◆ **Work to be completed**: With the images removed, return every line below exactly as it reads.

(Collected data)

****************************************

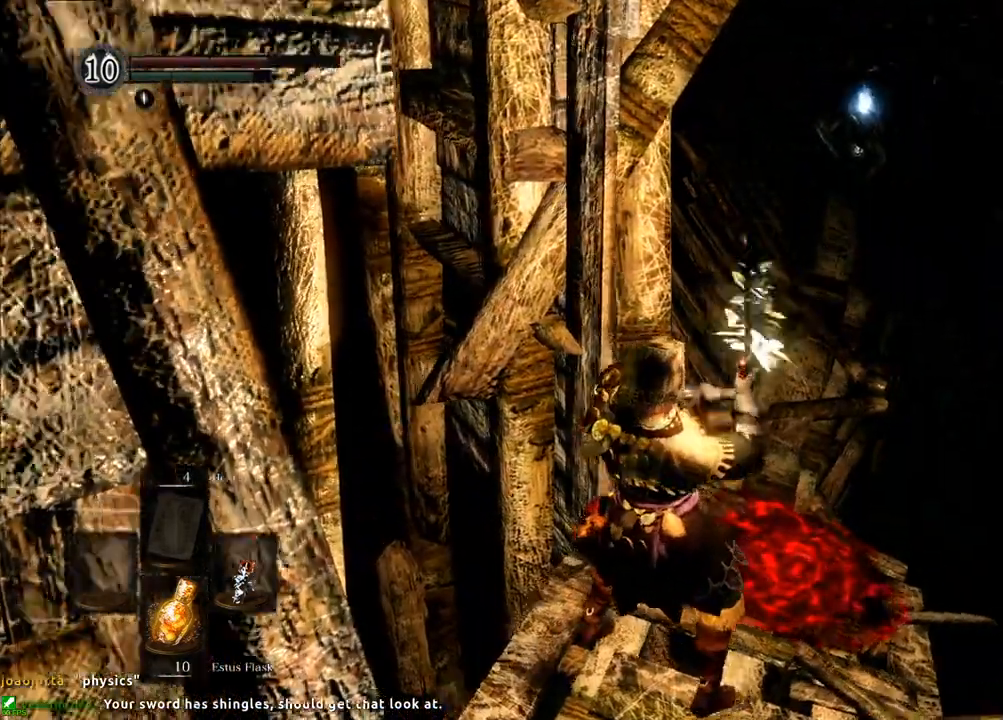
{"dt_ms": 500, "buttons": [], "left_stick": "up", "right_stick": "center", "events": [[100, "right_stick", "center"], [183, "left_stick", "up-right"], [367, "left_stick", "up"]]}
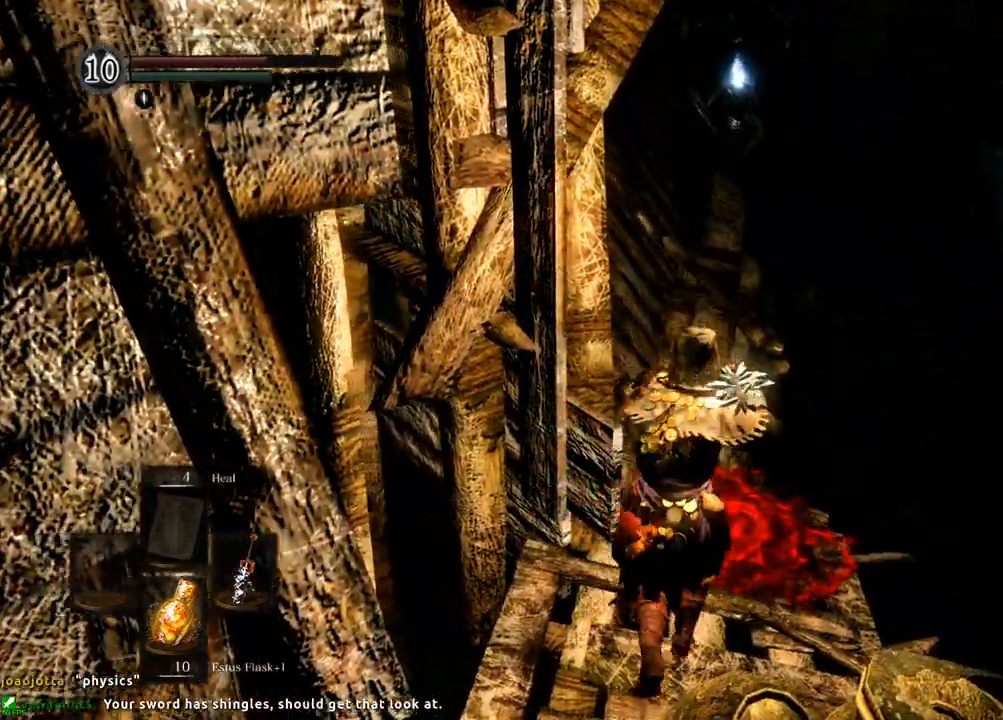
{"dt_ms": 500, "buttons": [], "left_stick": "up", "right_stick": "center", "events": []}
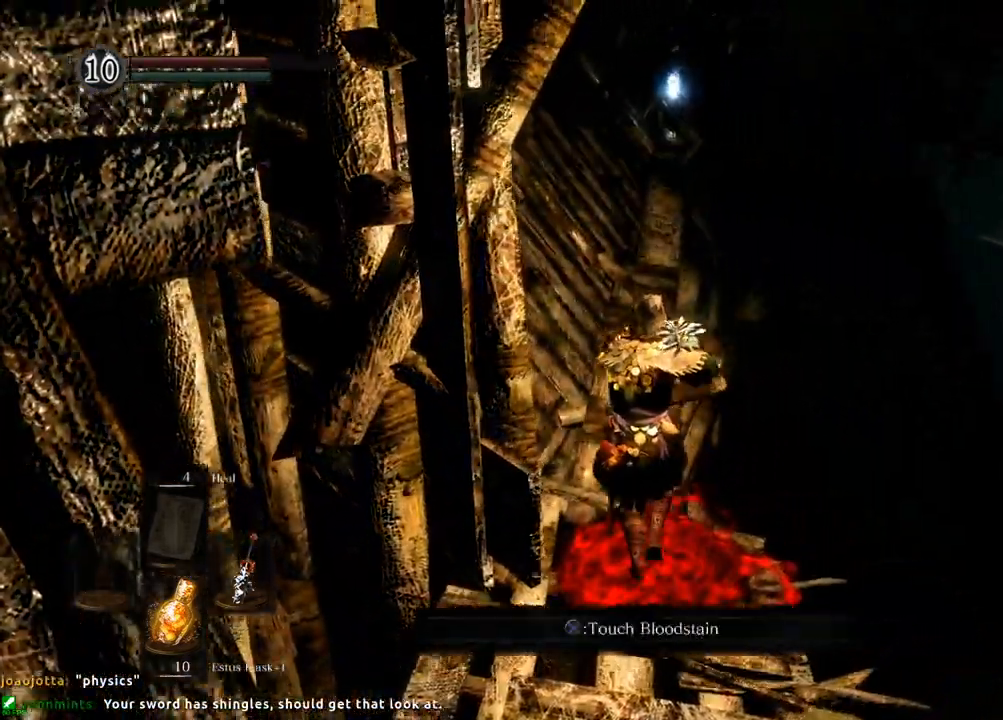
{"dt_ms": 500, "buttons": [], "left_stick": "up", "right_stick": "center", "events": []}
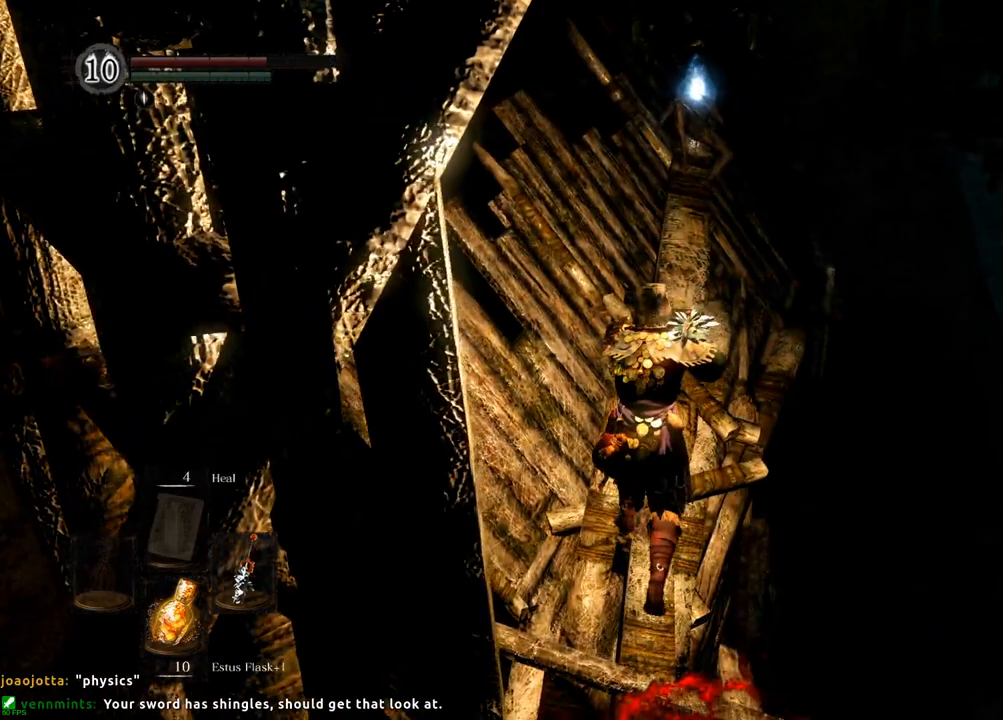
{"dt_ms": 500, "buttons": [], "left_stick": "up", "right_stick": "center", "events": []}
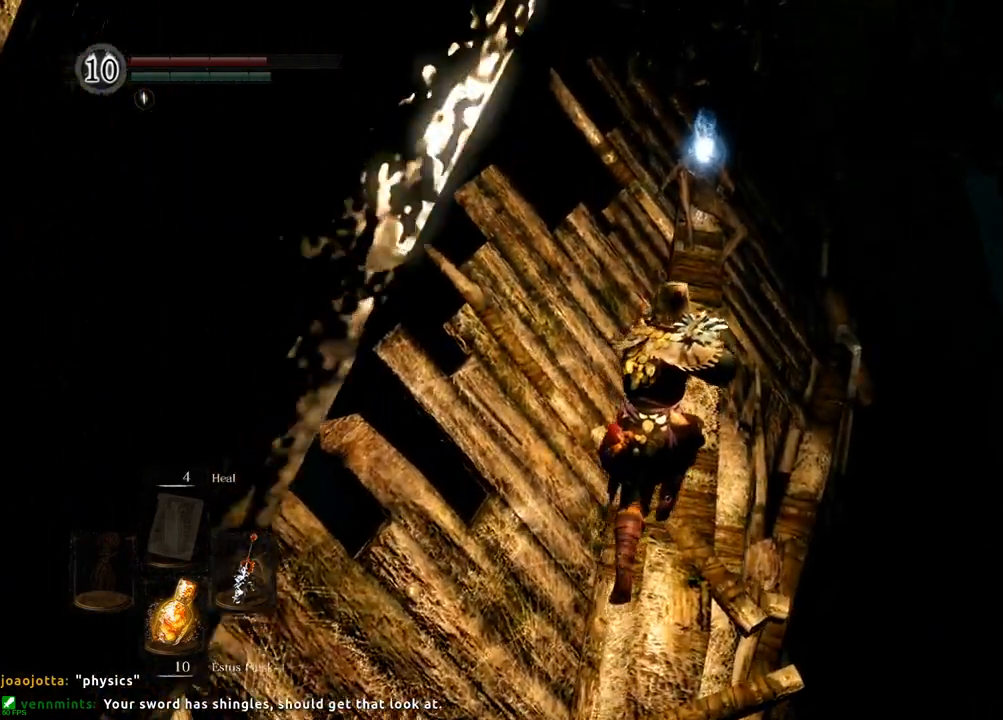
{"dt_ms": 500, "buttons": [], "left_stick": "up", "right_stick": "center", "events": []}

****************************************

◆ **Answer to the exercise**:
{"dt_ms": 500, "buttons": [], "left_stick": "up", "right_stick": "center", "events": [[100, "right_stick", "center"], [183, "left_stick", "up-right"], [367, "left_stick", "up"]]}
{"dt_ms": 500, "buttons": [], "left_stick": "up", "right_stick": "center", "events": []}
{"dt_ms": 500, "buttons": [], "left_stick": "up", "right_stick": "center", "events": []}
{"dt_ms": 500, "buttons": [], "left_stick": "up", "right_stick": "center", "events": []}
{"dt_ms": 500, "buttons": [], "left_stick": "up", "right_stick": "center", "events": []}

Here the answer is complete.